[[ Provided text, beginning ]]
If this quotation and others like it frustrate you, make you question the sources that thought these words fit to print, cause you to wonder where we would be in our pursuit of a sustainable future without these unnecessary roadblocks, then I have a challenge for you.  We face a critical crossroads in our history, and our story can be one of triumph if we choose.  I challenge those of you bothered by these unnecessary hurdles to speak out against them.  The scientific evidence shows unequivocally that our planet is warming as a result of our behavior, yet public opinion (in the US) does not reflect this.  Nearly all scientists agree with the consensus without a doubt, yet the few skeptics receive almost equal attention in the media.  We may not be able to change the media or convince skeptics to reverse their views, but we can use our overwhelming numbers to drown out the few proponents of inaction.  We can’t quiet climate change deniers but we can make ourselves louder.  The two most powerful tools in the pursuit of a sustainable energy future are the consensus science and the huge majority of people who understand its significance.

President Obama described the result of COP15 as a small step in the right direction.  Indeed, it is a very small step, though significant nonetheless. But we are reaching a point where we can no longer afford small steps.

So this is our task.  Call and email your congressmen and senators letting them know that climate change skeptics don’t represent your views.  Make it known that although the voices of inaction can be heard, so, too, can the voices of the vastly more numerous supporters of climate change action.  Make COP16 a discussion of 80% cuts by 2020 or 2050, not whether or not to cut at all.  Reach out to others and make sure their voices are heard, too.  A global accord can still provide the answer to climate change (and it might just be the only way), but it will take a little more help from us than some expected.  Let COP15 be a lesson to us that we have more influence than we may have thought.  And let COP16 be the proof that when we stand up for a cause in overwhelming numbers the right way forward cannot be denied.



One perspective that shouldn’t go unnoticed is the economics of climate change. This past week at the Bella Center a panel discussion held by five economists from various European countries discussed how the private sector needs results from Copenhagen. The standing economic plan towards “greening” the economic has reached a plateau.
[[ Provided text, end ]]
[[ Data block, beginning ]]
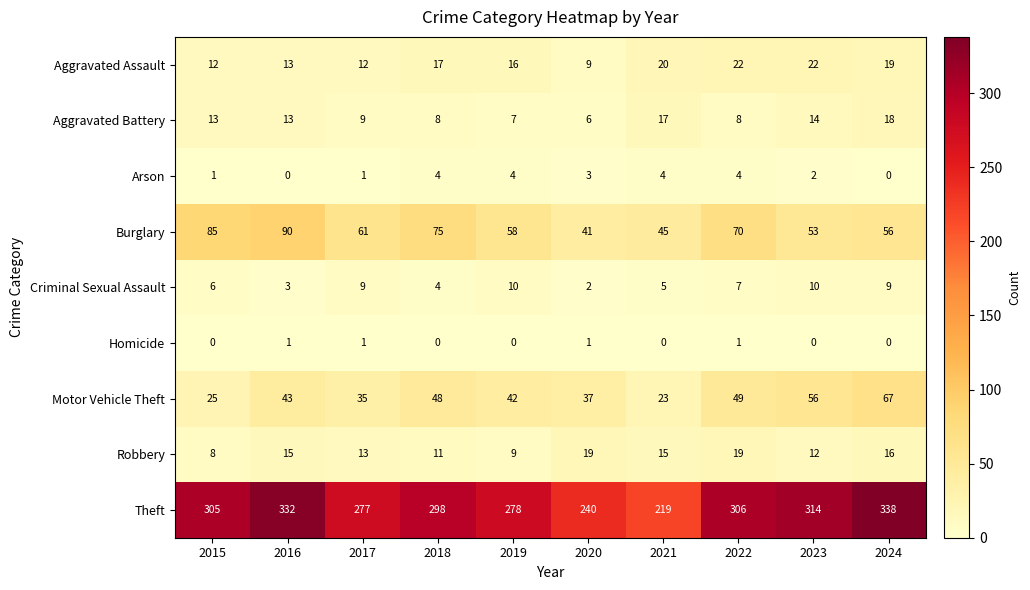

What is the lowest value of the Burglary series?

41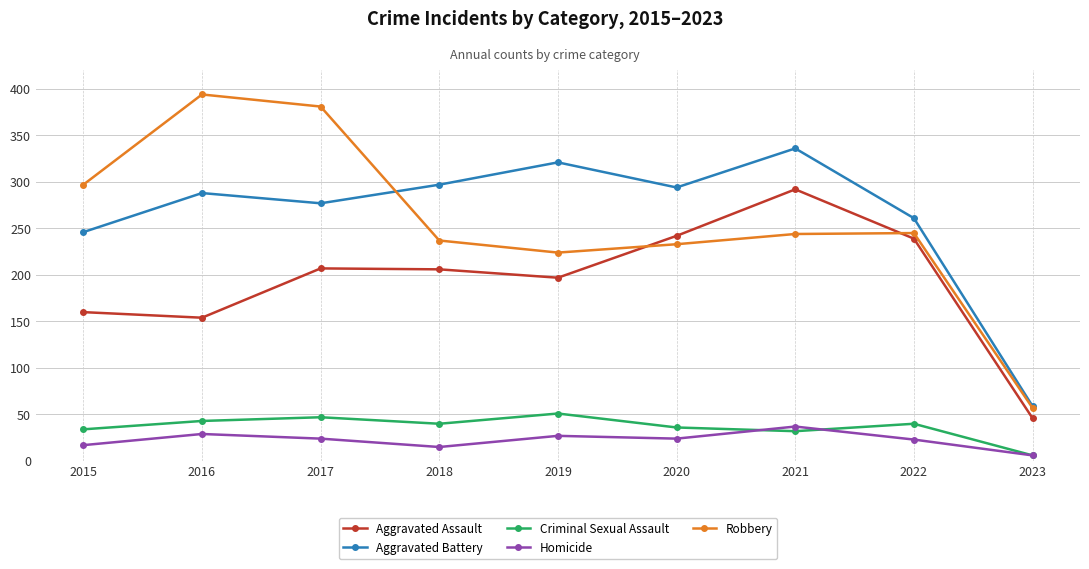

What is the sum of the Robbery values at 2016 and 2020?

627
[[ Data block, end ]]
Task instructions:
(a) In the climate change passage, how did President Obama describe the result of COP15?
(b) Reproduce word for word the section of the climate change passage starting with "So this is our" and going on through "cannot be denied.".

Answers to this exercise:
(a) He described it as a small step in the right direction.

(b)
So this is our task.  Call and email your congressmen and senators letting them know that climate change skeptics don’t represent your views.  Make it known that although the voices of inaction can be heard, so, too, can the voices of the vastly more numerous supporters of climate change action.  Make COP16 a discussion of 80% cuts by 2020 or 2050, not whether or not to cut at all.  Reach out to others and make sure their voices are heard, too.  A global accord can still provide the answer to climate change (and it might just be the only way), but it will take a little more help from us than some expected.  Let COP15 be a lesson to us that we have more influence than we may have thought.  And let COP16 be the proof that when we stand up for a cause in overwhelming numbers the right way forward cannot be denied.